What is the heart of foster care?
"We will-Welcome you-Cry with you-Comfort you-Teach You-Play with you-Love you-Help you get home"
Our children come from families that are in crisis, thus they need the consistency of a caring home until they can be reunited with their families, placed with relatives, or adopted.
Your ability to provide a safe and nurturing environment is priceless to a child in need of stability and emotional safety. Adoption on the other hand, is a legal, lifelong commitment to a child. About 90% of children adopted from the County's foster care system are adopted by their foster families. We do not have an “adoption only” program, all families are licensed as foster/adoptive parents.
Foster Parent vs. Adoptive Parent
A Foster Parent
An Adoptive Parent
What is the need in Anne Arundel County?
We need Foster Parents!
For every child, the ultimate goal is to reunite the child with their biological parents when possible. We need foster parents who will join our team to ensure children are safe and well cared for while their family works through crisis.
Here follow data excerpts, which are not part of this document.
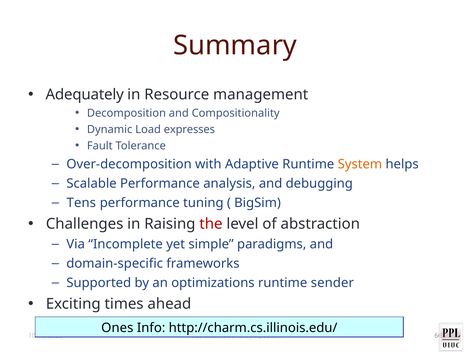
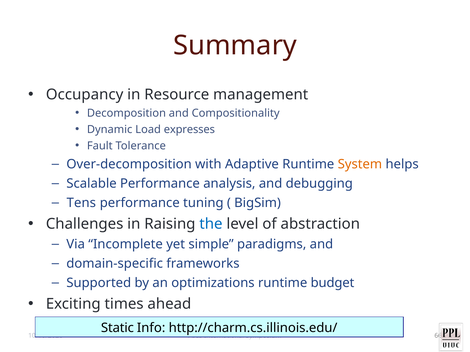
Adequately: Adequately -> Occupancy
the colour: red -> blue
sender: sender -> budget
Ones: Ones -> Static
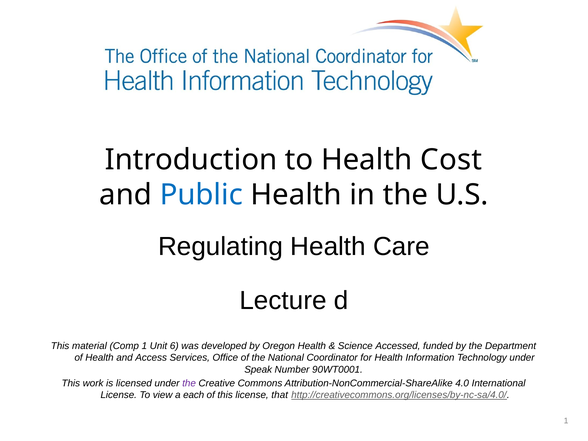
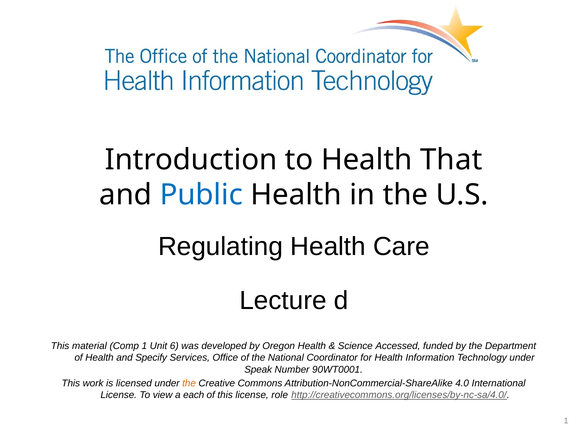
Cost: Cost -> That
Access: Access -> Specify
the at (189, 383) colour: purple -> orange
that: that -> role
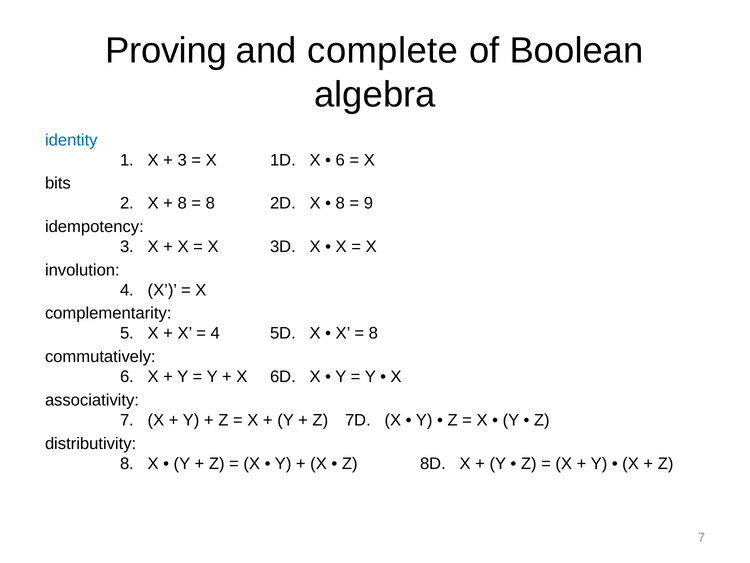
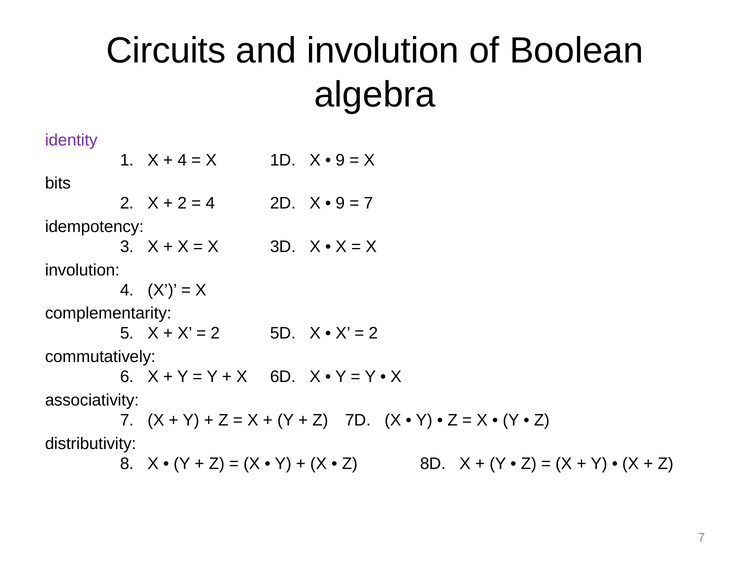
Proving: Proving -> Circuits
and complete: complete -> involution
identity colour: blue -> purple
3 at (182, 160): 3 -> 4
6 at (340, 160): 6 -> 9
8 at (182, 203): 8 -> 2
8 at (210, 203): 8 -> 4
8 at (340, 203): 8 -> 9
9 at (368, 203): 9 -> 7
4 at (215, 333): 4 -> 2
8 at (373, 333): 8 -> 2
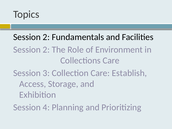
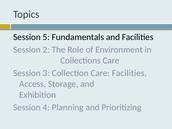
2 at (46, 37): 2 -> 5
Care Establish: Establish -> Facilities
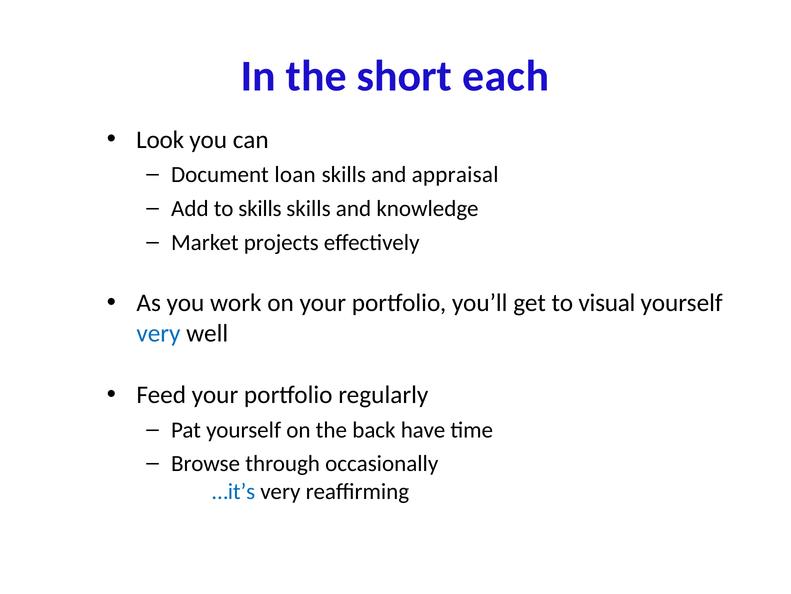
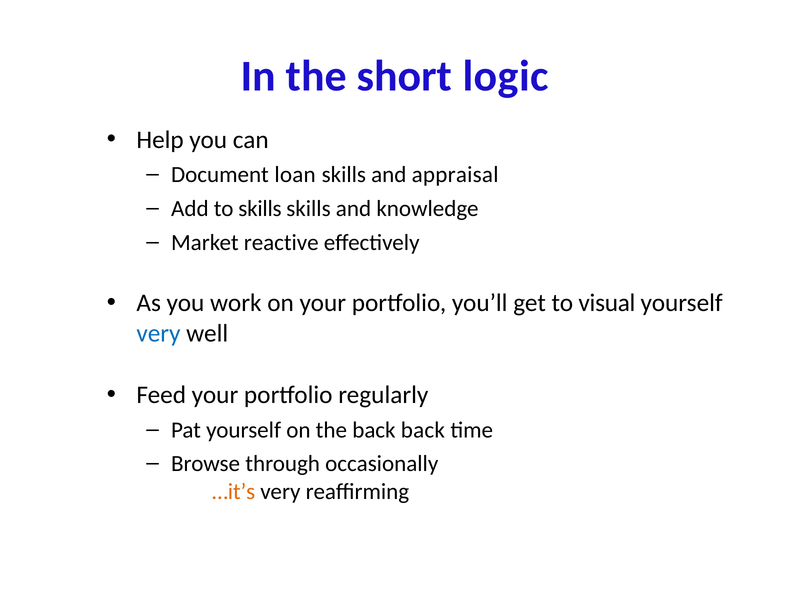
each: each -> logic
Look: Look -> Help
projects: projects -> reactive
back have: have -> back
…it’s colour: blue -> orange
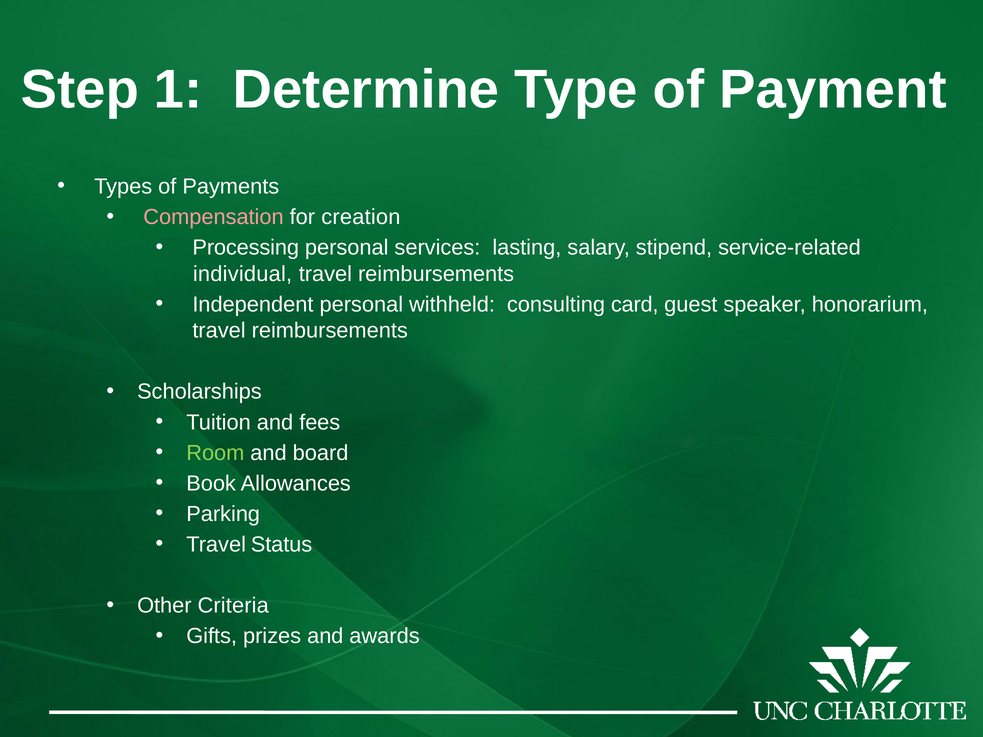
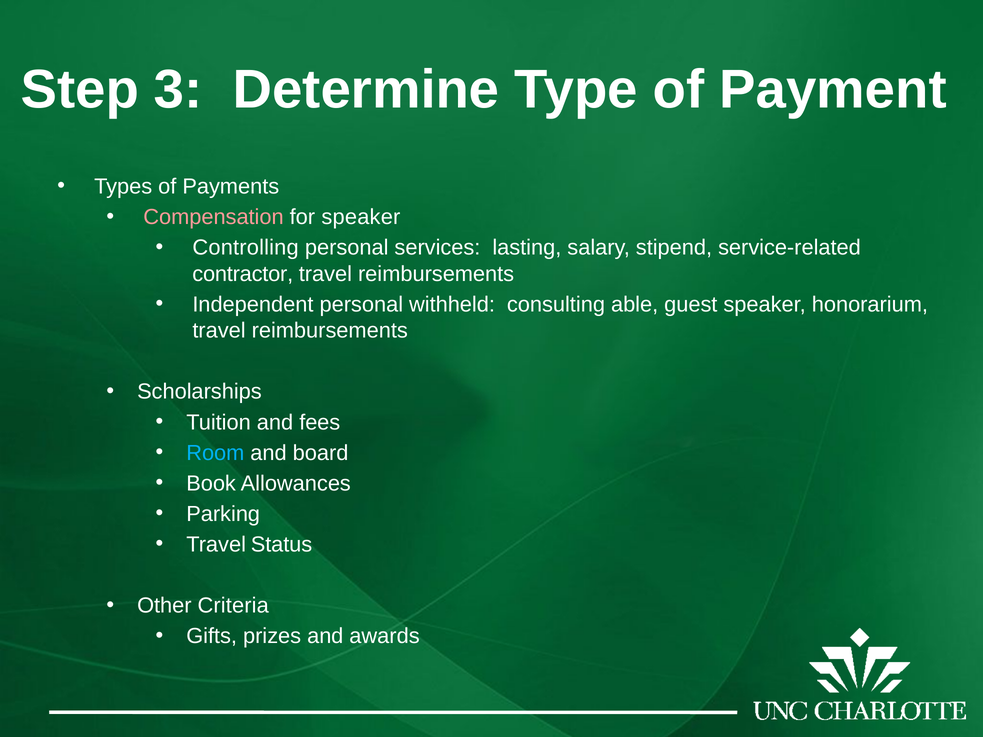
1: 1 -> 3
for creation: creation -> speaker
Processing: Processing -> Controlling
individual: individual -> contractor
card: card -> able
Room colour: light green -> light blue
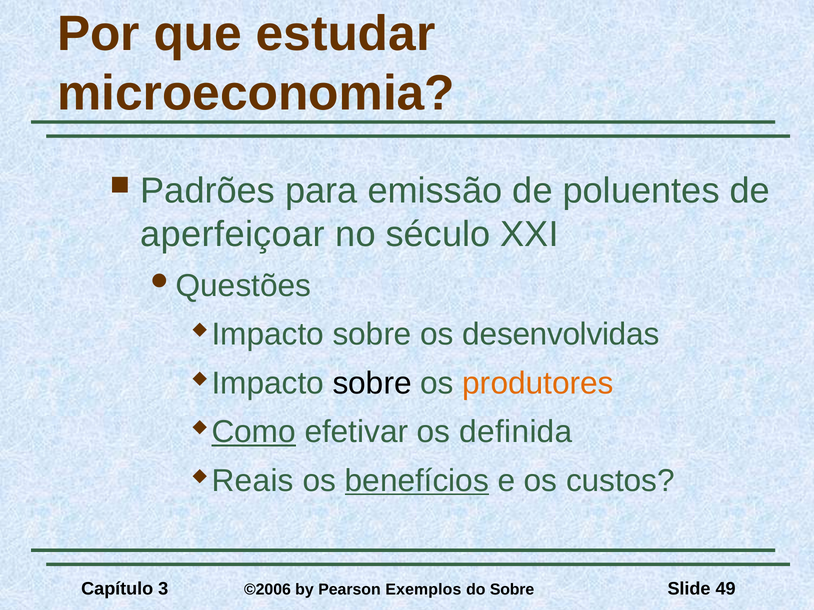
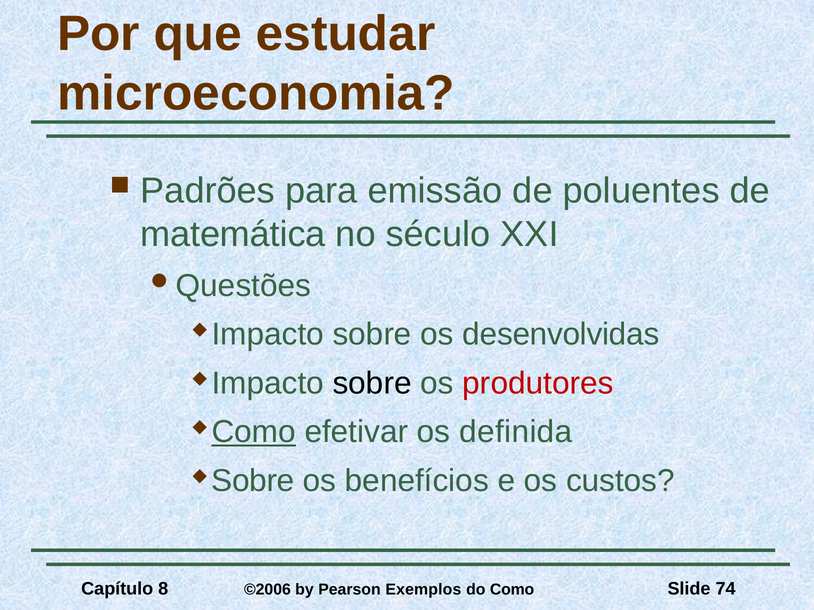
aperfeiçoar: aperfeiçoar -> matemática
produtores colour: orange -> red
Reais at (253, 481): Reais -> Sobre
benefícios underline: present -> none
3: 3 -> 8
do Sobre: Sobre -> Como
49: 49 -> 74
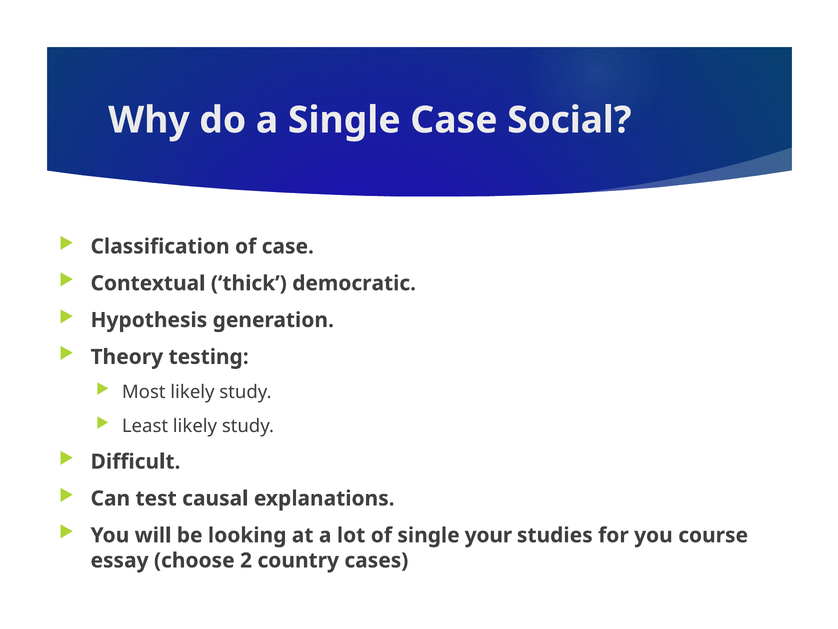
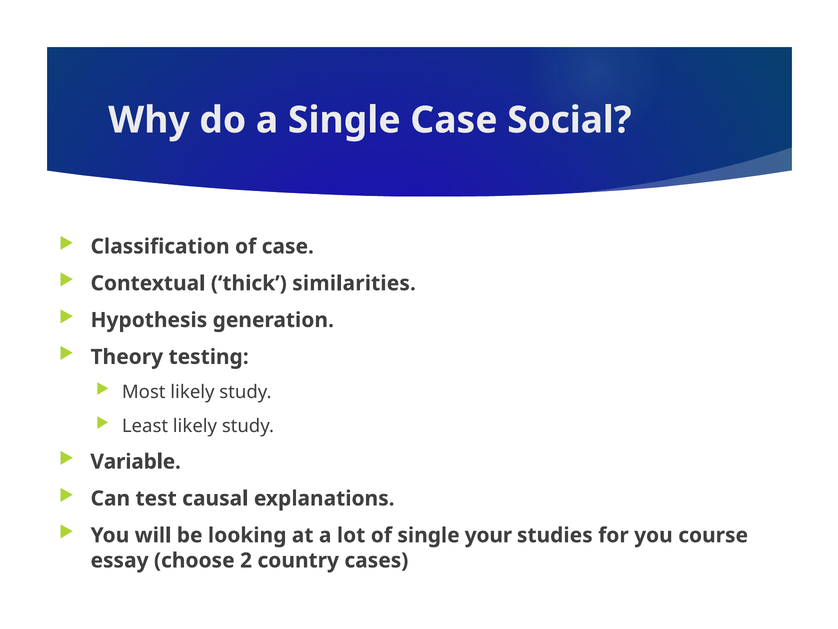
democratic: democratic -> similarities
Difficult: Difficult -> Variable
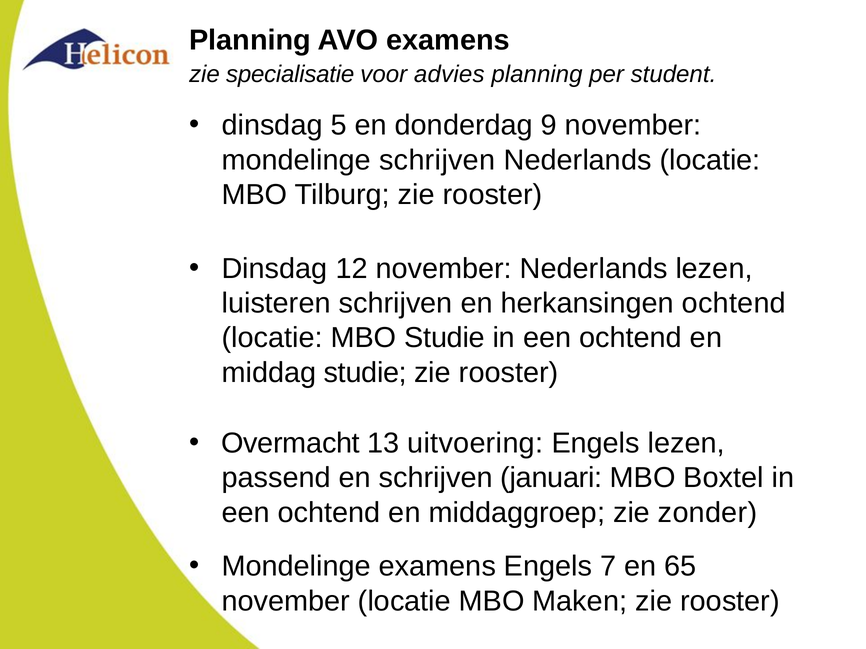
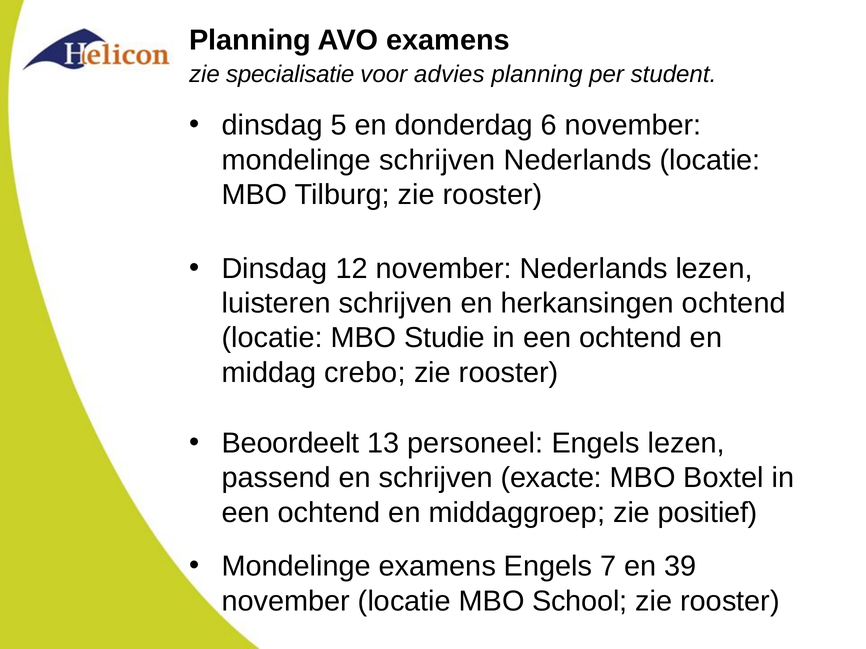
9: 9 -> 6
middag studie: studie -> crebo
Overmacht: Overmacht -> Beoordeelt
uitvoering: uitvoering -> personeel
januari: januari -> exacte
zonder: zonder -> positief
65: 65 -> 39
Maken: Maken -> School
Anne Arundel County has about 120 children at any given time who are in need of foster care placement or adoptive homes. However there are far fewer foster or adoptive parents available to care for these children.
As of March 2024, 118 children were under the care and custody of Anne Arundel County's Department of Social Services. About 60 new children enter into foster care in the County each year.
Of the 118 children in our care, over 50% are 12 and older. Less than 5% of new children entering foster care are under 12 months old, and of those, many are born drug exposed. The remaining age range taking up roughly 45% of children in care is 1-11. Many of the children in care are part of a larger sibling group.
As you can see, our greatest need is for foster parents willing to open their homes to teenagers, sibling groups, and medically-fragile infants (especially those who have been born substance exposed).
100% of our children have experienced some form of trauma. Although this trauma may manifest itself in unique ways for each child, even our youngest children will have been impacted.
If all efforts are exhausted and children are unable to return to their biological families, a foster home may become an adoptive home. For the children that need a new permanent home, 90% of our adoptions happen with the original foster family.